Fusillade à Nantes : Au Breil, « on revendique un seul droit, celui de vivre tranquillement »

SECURITE Trois jeunes hommes ont été blessés par balles en pleine rue, mercredi après-midi, quartier du Breil-Malville

Julie Urbach
— 
Une voiture de police dans le quartier du Breil-Malville, à Nantes.
Une voiture de police dans le quartier du Breil-Malville, à Nantes. — S.Salom-Gomis/AFP
  • Une nouvelle fusillade s'est produite quartier du Breil, mercredi après-midi.
  • «Il faut que la peur change de camp», réagit Charles Caro, membre du conseil citoyen du quartier.

Il a d’abord cru que c’était des tirs feux d'artifice. Tac tac tac… Puis cet habitant du Breil a entendu les sirènes, un bruit là encore familier mais pas forcément en pleine journée, un mercredi après-midi, quand les enfants jouent dehors. Peu avant 16 heures, trois jeunes du quartier ont été blessés par balles en pleine rue et ont été transportés dans un état grave au CHU de Nantes. Des tirs en rafale provenant d’une voiture noire, dont le ou les occupants n’ont pas encore été retrouvés. « L’heure est grave, il faut que la peur change de camp, réagit Charles Caro, membre du conseil citoyen du quartier. Ici, les gens ne revendiquent qu’un seul droit, celui de vivre tranquillement. »

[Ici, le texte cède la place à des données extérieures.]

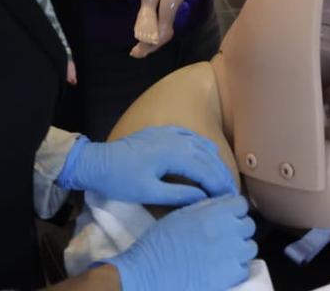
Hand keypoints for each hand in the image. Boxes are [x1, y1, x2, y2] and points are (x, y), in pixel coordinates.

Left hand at [57, 126, 235, 205]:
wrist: (98, 161)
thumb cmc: (121, 180)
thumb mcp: (149, 193)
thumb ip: (179, 195)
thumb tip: (204, 198)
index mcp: (175, 154)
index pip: (206, 170)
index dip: (219, 185)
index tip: (229, 199)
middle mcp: (177, 139)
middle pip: (208, 157)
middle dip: (221, 175)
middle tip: (231, 192)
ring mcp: (171, 132)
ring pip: (202, 145)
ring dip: (214, 162)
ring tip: (221, 178)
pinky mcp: (163, 131)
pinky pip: (191, 136)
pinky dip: (203, 147)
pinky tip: (207, 154)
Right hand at [104, 194, 256, 290]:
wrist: (150, 273)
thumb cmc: (160, 243)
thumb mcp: (181, 214)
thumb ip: (206, 208)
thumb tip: (221, 205)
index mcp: (216, 212)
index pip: (241, 204)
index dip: (233, 209)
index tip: (226, 216)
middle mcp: (229, 231)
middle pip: (248, 225)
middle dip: (238, 229)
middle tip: (223, 236)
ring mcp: (232, 254)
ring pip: (250, 247)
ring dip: (240, 249)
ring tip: (224, 253)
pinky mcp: (230, 277)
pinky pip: (244, 269)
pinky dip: (237, 268)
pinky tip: (223, 268)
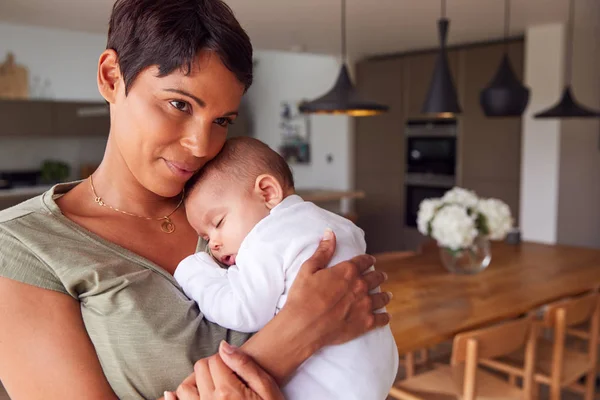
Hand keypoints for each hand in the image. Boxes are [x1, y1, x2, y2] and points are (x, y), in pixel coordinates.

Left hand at [164, 341, 283, 399]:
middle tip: (227, 375)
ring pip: (185, 387)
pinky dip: (172, 399)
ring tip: (211, 384)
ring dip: (196, 382)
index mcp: (228, 391)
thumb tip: (223, 346)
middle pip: (200, 369)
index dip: (225, 359)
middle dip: (212, 367)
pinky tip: (170, 394)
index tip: (234, 367)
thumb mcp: (266, 387)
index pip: (215, 359)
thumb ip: (244, 365)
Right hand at [285, 229, 390, 347]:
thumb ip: (323, 251)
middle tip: (381, 276)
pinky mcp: (365, 323)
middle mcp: (360, 286)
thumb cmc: (302, 297)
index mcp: (347, 271)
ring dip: (385, 295)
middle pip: (375, 278)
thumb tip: (330, 233)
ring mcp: (365, 305)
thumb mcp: (309, 269)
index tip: (371, 260)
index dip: (368, 260)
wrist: (303, 326)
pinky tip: (386, 316)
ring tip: (387, 295)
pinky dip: (385, 317)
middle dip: (379, 276)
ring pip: (381, 297)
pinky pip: (381, 319)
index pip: (363, 261)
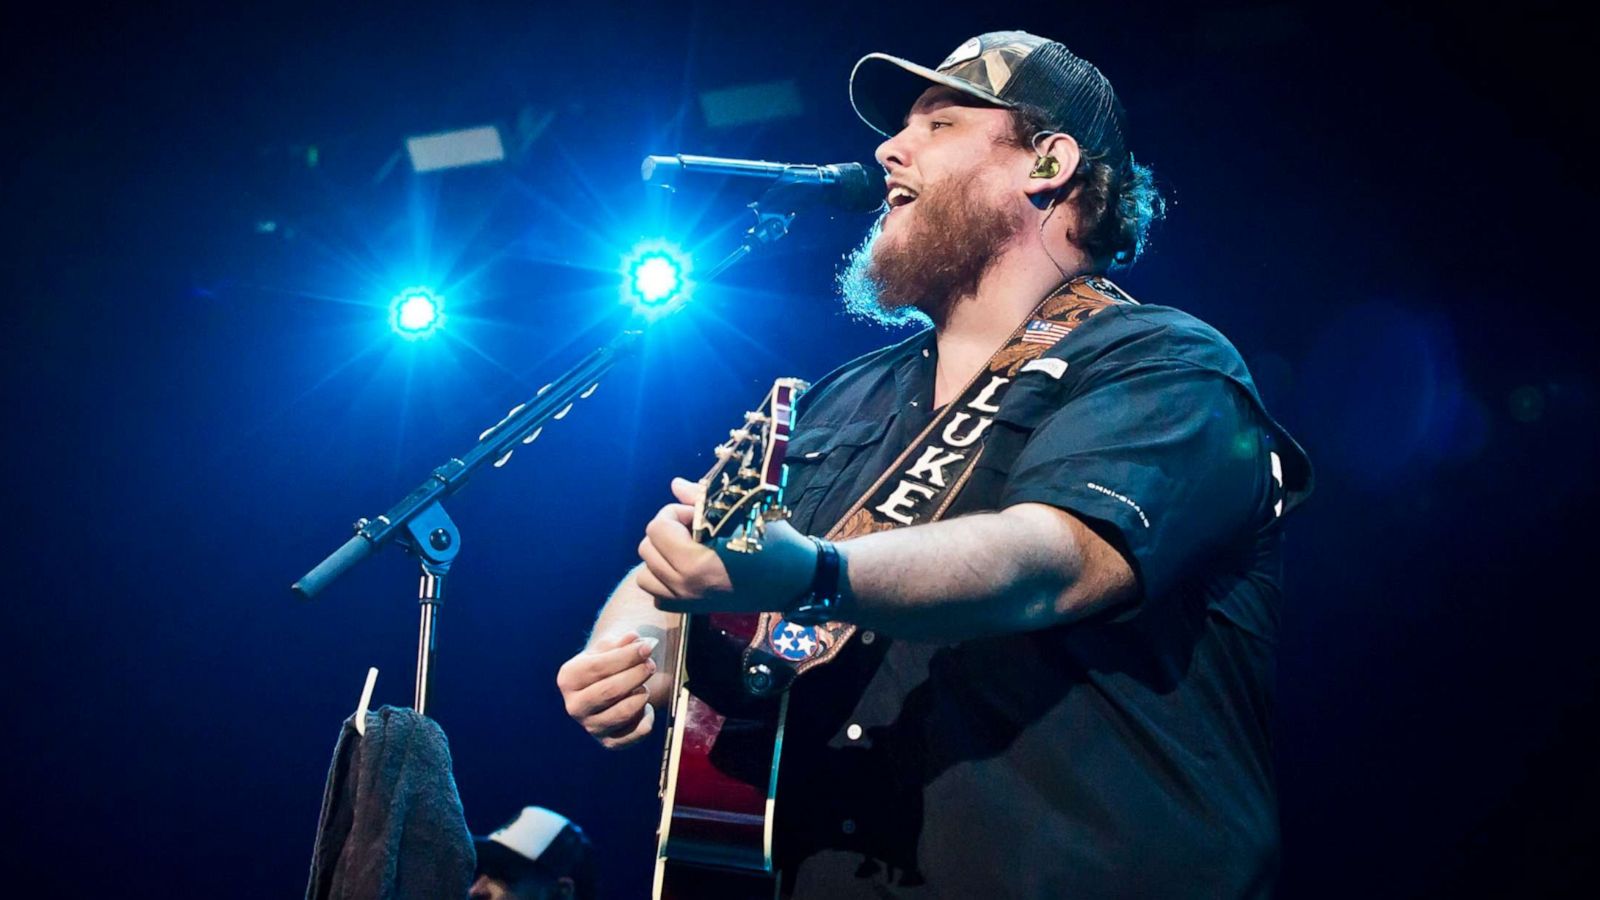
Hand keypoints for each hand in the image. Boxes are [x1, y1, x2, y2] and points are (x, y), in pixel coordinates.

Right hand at [556, 631, 657, 748]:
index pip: (598, 667)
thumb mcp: (610, 648)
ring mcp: (591, 726)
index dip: (626, 656)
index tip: (647, 647)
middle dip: (636, 675)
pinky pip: (636, 732)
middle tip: (651, 664)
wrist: (605, 686)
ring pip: (624, 712)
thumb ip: (622, 643)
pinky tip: (645, 706)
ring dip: (641, 695)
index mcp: (568, 678)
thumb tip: (634, 638)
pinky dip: (647, 717)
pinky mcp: (609, 742)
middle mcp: (575, 705)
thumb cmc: (608, 663)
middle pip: (610, 691)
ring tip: (644, 685)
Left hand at [637, 477, 818, 613]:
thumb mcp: (742, 514)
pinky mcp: (691, 611)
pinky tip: (684, 569)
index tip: (700, 514)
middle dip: (668, 531)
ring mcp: (687, 601)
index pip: (658, 527)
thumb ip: (702, 499)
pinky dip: (663, 580)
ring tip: (686, 548)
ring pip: (645, 572)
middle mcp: (686, 587)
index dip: (676, 513)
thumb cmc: (773, 543)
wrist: (796, 580)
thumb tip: (675, 485)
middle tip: (696, 528)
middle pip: (647, 547)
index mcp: (696, 563)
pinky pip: (657, 594)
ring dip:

Ce retraité, qui vit à la lisière de ce petit quartier de 5.000 habitants au nord-ouest de Nantes, espère que cette nouvelle fusillade permettra « d’arrêter de nier les problèmes ». « De la simple incivilité aux intimidations pour pouvoir continuer leur petit business en passant par les rodéos, il faut que ça s’arrête. La priorité numéro 1 doit être la sécurité, poursuit-il. Je rencontre régulièrement des femmes qui ont peur pour leurs enfants. On ne tient pas à avoir des cadavres, comme aux Dervallières où un jeune de 15 ans est mort… »

Huit ouvertures de feu à Nantes en un mois

En 2018, le Breil pleurait aussi le décès d’un jeune homme, Aboubakar Fofana, tué au volant de sa voiture par un policier. S’en suivaient des émeutes urbaines sur place et dans différents quartiers de Nantes et le lancement d’une démarche pour « imaginer la transformation du cœur du Breil », toujours en cours aujourd’hui. Quant à la problématique des armes à feu, souvent liées aux trafics de drogue mais pas propre au quartier, le nouveau procureur de la République Renaud Gaudeul la place parmi ses priorités.

« Ces trafics engendrent directement d’autres fléaux plus visibles encore, parmi lesquels les règlements de compte entre réseaux, eux-mêmes à l’origine d’une circulation des armes qui prend incontestablement de l’ampleur. Rendez-vous compte : déjà huit ouvertures du feu depuis que j’ai déposé mes valises à Nantes [1er septembre] », déclarait-il lundi lors de sa prise de fonctions officielle.